_TEXT PASSAGE:_

    This next contango bubble could see the same convergence of foreign policy at the service of market manipulation. If this sounds a bit conspiratorial I’d direct you to Smedley Butler’s “War Is a Racket,” ask you to reflect on South America and the Middle East. I don’t see these as sole or even primary reasons for this action–hell, when is it a bad time to kill brown people? We have many Machiavellian if myopic reasons to proceed with the status quo, but this market imbalance must be kept in perspective.

    While Iran has been under crippling sanctions for some time, the oil glut has no doubt hurt Iran. Sales at the well head are down, as are revenues. And, much of this bubble goes to the financiers not to the producers. After all, the producers are still having to subsidize the gas for domestic consumption.

    I also want to point out that Saudi Arabia already likely has nukes though this is not widely discussed. It seems only sensible that Iran get them as well. I don’t know how much longer this country can continue to bully the world. Are we China’s unwitting terrier? How much can we do for Israel, how much more militarism can we afford?

(Collected data entries)
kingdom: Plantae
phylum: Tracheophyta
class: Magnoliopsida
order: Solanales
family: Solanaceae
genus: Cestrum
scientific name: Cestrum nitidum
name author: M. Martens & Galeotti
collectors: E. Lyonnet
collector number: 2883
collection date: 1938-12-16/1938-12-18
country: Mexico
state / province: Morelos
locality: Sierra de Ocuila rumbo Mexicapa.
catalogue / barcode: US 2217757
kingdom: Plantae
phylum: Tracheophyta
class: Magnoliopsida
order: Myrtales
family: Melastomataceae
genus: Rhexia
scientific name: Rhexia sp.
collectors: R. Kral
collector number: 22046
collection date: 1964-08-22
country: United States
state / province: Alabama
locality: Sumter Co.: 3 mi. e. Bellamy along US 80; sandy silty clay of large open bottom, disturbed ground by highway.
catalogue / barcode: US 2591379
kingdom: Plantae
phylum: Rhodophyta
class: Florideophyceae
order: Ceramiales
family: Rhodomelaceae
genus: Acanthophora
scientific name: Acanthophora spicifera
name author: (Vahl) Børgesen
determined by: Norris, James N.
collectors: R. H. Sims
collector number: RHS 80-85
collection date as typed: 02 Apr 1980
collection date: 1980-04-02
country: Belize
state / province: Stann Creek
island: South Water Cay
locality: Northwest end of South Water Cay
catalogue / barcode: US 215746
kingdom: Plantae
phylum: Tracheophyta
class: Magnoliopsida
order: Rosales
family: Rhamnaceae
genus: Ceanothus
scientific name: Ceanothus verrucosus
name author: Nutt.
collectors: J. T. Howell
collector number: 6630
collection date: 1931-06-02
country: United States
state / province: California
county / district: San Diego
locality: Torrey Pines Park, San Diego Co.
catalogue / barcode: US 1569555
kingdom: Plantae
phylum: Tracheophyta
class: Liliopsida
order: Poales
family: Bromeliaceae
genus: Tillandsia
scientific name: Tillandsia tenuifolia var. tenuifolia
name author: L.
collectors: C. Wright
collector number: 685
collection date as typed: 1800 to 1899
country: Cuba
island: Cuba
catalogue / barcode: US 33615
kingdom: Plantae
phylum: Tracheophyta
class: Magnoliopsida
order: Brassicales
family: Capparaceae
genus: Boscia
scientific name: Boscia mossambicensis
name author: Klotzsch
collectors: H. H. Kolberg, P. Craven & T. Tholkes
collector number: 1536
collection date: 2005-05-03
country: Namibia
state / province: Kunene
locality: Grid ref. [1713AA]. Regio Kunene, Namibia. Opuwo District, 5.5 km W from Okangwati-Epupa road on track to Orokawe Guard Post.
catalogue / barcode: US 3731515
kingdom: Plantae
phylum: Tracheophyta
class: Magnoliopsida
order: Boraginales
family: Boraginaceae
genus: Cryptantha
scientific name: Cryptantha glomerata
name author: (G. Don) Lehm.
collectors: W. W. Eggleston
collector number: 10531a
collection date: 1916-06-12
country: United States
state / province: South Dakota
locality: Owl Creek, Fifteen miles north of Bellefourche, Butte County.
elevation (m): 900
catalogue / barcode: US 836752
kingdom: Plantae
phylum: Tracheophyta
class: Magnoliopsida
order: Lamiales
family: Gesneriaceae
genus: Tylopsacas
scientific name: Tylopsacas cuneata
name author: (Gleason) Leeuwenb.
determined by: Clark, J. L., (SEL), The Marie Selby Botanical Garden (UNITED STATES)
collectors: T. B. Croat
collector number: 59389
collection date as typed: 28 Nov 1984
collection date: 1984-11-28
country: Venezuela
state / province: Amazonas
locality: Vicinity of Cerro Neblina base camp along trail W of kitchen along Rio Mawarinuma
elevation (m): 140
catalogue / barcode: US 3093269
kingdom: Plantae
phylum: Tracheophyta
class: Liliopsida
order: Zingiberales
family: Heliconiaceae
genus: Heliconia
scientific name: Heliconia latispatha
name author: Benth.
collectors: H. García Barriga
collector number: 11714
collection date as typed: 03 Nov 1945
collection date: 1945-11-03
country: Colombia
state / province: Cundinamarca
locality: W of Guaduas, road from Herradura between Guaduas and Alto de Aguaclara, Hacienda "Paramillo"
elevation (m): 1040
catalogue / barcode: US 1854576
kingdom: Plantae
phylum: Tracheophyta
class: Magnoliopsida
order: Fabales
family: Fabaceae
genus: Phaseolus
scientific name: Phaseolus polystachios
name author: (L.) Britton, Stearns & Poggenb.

_BRIEF:_
Repeat the stretch of the commentary on Iran and the oil glut from "While Iran has" through "for domestic consumption.", word for word. Nothing here requires these entries.

_OUTPUT FOR THIS TASK:_
While Iran has been under crippling sanctions for some time, the oil glut has no doubt hurt Iran. Sales at the well head are down, as are revenues. And, much of this bubble goes to the financiers not to the producers. After all, the producers are still having to subsidize the gas for domestic consumption.